Adam Saunders, a recent CAFNR alumnus, is a member of the Community Commons team and the curator for the Urban Agriculture group on the Commons. He’s recently worked with the Sustainable Economies Law Center in California to join the Commons and migrate their vast resources there, as well as create new content, such as an interactive maps of local policies across the country that address urban agriculture.

Adam Saunders, curator of the Urban Agriculture group for Community Commons, gives a tour of Columbia Center for Urban Agriculture's urban farm to members of the Missouri Joint Committee on Urban Agriculture

Saunders co-chairs the Backyard and Community Food Production Action Team, a volunteer group formed out of the Unite 4 Healthy Neighborhoods Initiative administered by Pednet of Columbia, Mo., and funded by the Robert Wood Johnson Foundation and the Missouri Foundation for Health.
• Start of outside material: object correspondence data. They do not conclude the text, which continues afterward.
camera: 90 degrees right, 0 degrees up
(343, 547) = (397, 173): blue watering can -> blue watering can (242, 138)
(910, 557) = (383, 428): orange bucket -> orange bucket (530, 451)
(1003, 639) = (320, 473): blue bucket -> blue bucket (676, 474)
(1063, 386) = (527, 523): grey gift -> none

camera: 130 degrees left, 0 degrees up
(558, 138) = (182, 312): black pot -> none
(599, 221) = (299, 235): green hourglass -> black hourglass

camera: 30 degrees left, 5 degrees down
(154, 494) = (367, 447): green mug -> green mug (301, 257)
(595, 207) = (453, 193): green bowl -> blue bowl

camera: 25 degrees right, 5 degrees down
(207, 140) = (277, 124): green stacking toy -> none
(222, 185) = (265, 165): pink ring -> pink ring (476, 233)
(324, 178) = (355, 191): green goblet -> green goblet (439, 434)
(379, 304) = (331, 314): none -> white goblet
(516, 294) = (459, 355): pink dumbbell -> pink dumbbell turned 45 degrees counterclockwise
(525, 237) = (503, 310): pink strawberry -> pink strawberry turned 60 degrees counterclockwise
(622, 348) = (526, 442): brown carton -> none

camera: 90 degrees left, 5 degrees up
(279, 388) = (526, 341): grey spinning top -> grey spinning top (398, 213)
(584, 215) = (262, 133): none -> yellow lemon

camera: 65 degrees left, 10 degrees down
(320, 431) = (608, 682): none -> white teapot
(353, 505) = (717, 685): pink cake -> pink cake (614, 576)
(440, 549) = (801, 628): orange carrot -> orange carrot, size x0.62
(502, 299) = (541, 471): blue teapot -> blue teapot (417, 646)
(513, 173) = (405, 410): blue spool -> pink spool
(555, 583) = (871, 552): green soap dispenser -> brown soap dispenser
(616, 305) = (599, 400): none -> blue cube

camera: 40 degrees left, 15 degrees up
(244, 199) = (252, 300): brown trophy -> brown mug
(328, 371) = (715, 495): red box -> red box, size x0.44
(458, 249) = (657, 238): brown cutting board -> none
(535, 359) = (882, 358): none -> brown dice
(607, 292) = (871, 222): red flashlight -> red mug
His group is one of thousands across the nation who can connect through the Community Commons.

“It has great potential to and is already elevating this work that we do around healthy life, equitable distribution and quality of life,” said Ian Thomas, executive director of PedNet, a Columbia-based non-profit that works to promote safe, active travel and foster healthy communities. “It elevates it to a national spotlight and as more people use it over the next two to three years, the national movement will coalesce. We’ll see a lot of small movements coming together.”

Teaming Up For Success

The mission of the Commons is reflected in the way it came together—through networking and collaboration.

“It’s created a real energy around the public good and what our center has aspired to for many years,” Fulcher said. “Our center alone couldn’t make this happen; we’re primarily technology people without the capacity to network with all of the founders of these place-based initiatives around the country. That’s where Tyler Norris comes in; due to his leadership with Advancing the Movement, and collaborating with Community Initiatives President Monte Roulier and his team, we’ve created a new space for a much needed dialogue,” Fulcher added.

Their innovative work has not gone unnoticed. In April, Community Commons won first place in the Healthy People 2020 Leading Health Indicators App Challenge. Fulcher accepted the $10,000 award on behalf of the Community Commons team. Then in May, Fulcher accepted the Weight of the Nation 2012 Pioneering Innovation Award on behalf of CARES’ efforts to prevent and control obesity through its Community Commons initiative, a multi-faceted, healthy and sustainable communities movement from the CDC.

“As part of our public service mission, we’re bringing together our mapping resources and expertise to the table and working with groups of people to discuss how we better identify access to services—whether it’s access to recreation, food, grocery stores, etc. What are the underlying socioeconomic, demographic and health characteristics in areas that may preclude people from accessing services or using playgrounds or other types of facilities?” Fulcher said.

Community Commons is a multi-pronged approach to answering those questions and addressing a serious epidemic in America. So log on, learn, connect and join the movement.